Work task A = Rewrite the layoff post, everything from "Well, coming back" down to "approach my cubicle.", putting "summer vacation" in place of "winter holidays".
Supplied text: Begin
Well, coming back from the winter holidays it’s time for me to cope with my new job status: i am back on the market!

Unfortunately I got swept up by the recent layoffs at Yahoo.  After several weeks of rumors discussed in various technology blogs (see http://techcrunch.com/2010/12/14/yahoo-employees/), the layoffs finally happened mid December which took about 5% of the company.  I was sitting on the fourth floor of building A, home of the communities teams (Answers, Groups, Delicious), one of the target areas of the layoffs, watching managers walk through the floor requesting private meetings one by one, followed by a flurry of packing boxes and goodbyes in the two hours we had to leave the premises.  Imagine my feeling as I watched my own manager approach my cubicle.

I have to say, my main feeling at the time (aside from surprise!) was “but i was working on really cool projects and now I don’t get to finish them!”
Supplied text: End
Exercise materials: Begin
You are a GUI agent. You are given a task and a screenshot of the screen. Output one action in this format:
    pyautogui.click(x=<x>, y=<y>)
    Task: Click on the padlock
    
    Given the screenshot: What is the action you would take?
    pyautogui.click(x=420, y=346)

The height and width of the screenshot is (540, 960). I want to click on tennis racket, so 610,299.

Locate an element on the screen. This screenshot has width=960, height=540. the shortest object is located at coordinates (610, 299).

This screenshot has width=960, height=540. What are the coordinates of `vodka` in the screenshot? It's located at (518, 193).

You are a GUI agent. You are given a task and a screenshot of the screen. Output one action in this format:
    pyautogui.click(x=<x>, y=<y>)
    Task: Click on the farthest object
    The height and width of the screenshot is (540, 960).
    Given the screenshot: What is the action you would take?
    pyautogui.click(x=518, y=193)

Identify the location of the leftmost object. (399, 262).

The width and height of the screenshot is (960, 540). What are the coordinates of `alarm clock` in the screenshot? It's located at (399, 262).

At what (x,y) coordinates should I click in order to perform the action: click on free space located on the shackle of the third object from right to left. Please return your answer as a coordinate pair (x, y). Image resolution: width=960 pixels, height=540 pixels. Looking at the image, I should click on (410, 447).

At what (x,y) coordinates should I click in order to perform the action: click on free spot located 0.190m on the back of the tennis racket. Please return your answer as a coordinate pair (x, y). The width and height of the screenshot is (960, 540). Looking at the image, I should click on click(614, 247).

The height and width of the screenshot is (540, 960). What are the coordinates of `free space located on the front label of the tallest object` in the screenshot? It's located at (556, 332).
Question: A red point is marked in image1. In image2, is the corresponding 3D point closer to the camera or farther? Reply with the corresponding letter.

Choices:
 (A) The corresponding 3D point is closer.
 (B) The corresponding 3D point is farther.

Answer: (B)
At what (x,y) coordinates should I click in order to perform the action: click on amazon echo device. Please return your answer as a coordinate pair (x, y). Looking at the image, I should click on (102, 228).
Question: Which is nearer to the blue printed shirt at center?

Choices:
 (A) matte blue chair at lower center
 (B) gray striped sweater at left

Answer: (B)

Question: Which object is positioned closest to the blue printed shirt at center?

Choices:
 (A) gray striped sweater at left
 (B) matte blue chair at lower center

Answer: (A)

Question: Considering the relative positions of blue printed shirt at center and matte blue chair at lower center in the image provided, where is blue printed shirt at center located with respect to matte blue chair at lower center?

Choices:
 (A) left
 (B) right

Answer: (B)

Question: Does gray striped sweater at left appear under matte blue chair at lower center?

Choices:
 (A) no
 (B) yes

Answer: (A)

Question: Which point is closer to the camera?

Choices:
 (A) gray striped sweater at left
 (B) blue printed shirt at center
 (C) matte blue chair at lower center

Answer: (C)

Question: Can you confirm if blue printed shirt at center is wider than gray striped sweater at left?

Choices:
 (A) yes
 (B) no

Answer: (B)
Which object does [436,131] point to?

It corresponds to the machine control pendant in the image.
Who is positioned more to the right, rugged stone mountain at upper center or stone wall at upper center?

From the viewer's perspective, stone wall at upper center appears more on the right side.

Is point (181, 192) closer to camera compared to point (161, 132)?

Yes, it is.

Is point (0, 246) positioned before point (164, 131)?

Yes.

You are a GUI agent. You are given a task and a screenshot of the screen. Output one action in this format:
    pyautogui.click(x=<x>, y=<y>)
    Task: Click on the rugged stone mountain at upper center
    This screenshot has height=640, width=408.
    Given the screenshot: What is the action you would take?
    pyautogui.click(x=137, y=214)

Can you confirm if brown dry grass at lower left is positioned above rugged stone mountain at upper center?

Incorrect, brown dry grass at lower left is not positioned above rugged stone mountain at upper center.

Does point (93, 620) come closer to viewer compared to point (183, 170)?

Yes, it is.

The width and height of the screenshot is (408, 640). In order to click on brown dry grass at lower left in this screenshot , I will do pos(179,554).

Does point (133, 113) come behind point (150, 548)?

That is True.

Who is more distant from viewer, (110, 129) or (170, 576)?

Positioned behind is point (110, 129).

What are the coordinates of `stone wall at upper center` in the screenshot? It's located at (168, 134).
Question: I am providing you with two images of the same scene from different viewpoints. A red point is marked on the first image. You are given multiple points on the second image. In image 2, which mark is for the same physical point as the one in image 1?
Exercise materials: End
Work task B = Copy the entries exactly, everything from the line containing "Incorrect, brown dry" down to the line containing "Positioned behind is point (110, 129).".

Final answer A =
Well, coming back from the summer vacation it’s time for me to cope with my new job status: i am back on the market!

Unfortunately I got swept up by the recent layoffs at Yahoo.  After several weeks of rumors discussed in various technology blogs (see http://techcrunch.com/2010/12/14/yahoo-employees/), the layoffs finally happened mid December which took about 5% of the company.  I was sitting on the fourth floor of building A, home of the communities teams (Answers, Groups, Delicious), one of the target areas of the layoffs, watching managers walk through the floor requesting private meetings one by one, followed by a flurry of packing boxes and goodbyes in the two hours we had to leave the premises.  Imagine my feeling as I watched my own manager approach my cubicle.

Final answer B =
Incorrect, brown dry grass at lower left is not positioned above rugged stone mountain at upper center.

Does point (93, 620) come closer to viewer compared to point (183, 170)?

Yes, it is.

The width and height of the screenshot is (408, 640). In order to click on brown dry grass at lower left in this screenshot , I will do pos(179,554).

Does point (133, 113) come behind point (150, 548)?

That is True.

Who is more distant from viewer, (110, 129) or (170, 576)?

Positioned behind is point (110, 129).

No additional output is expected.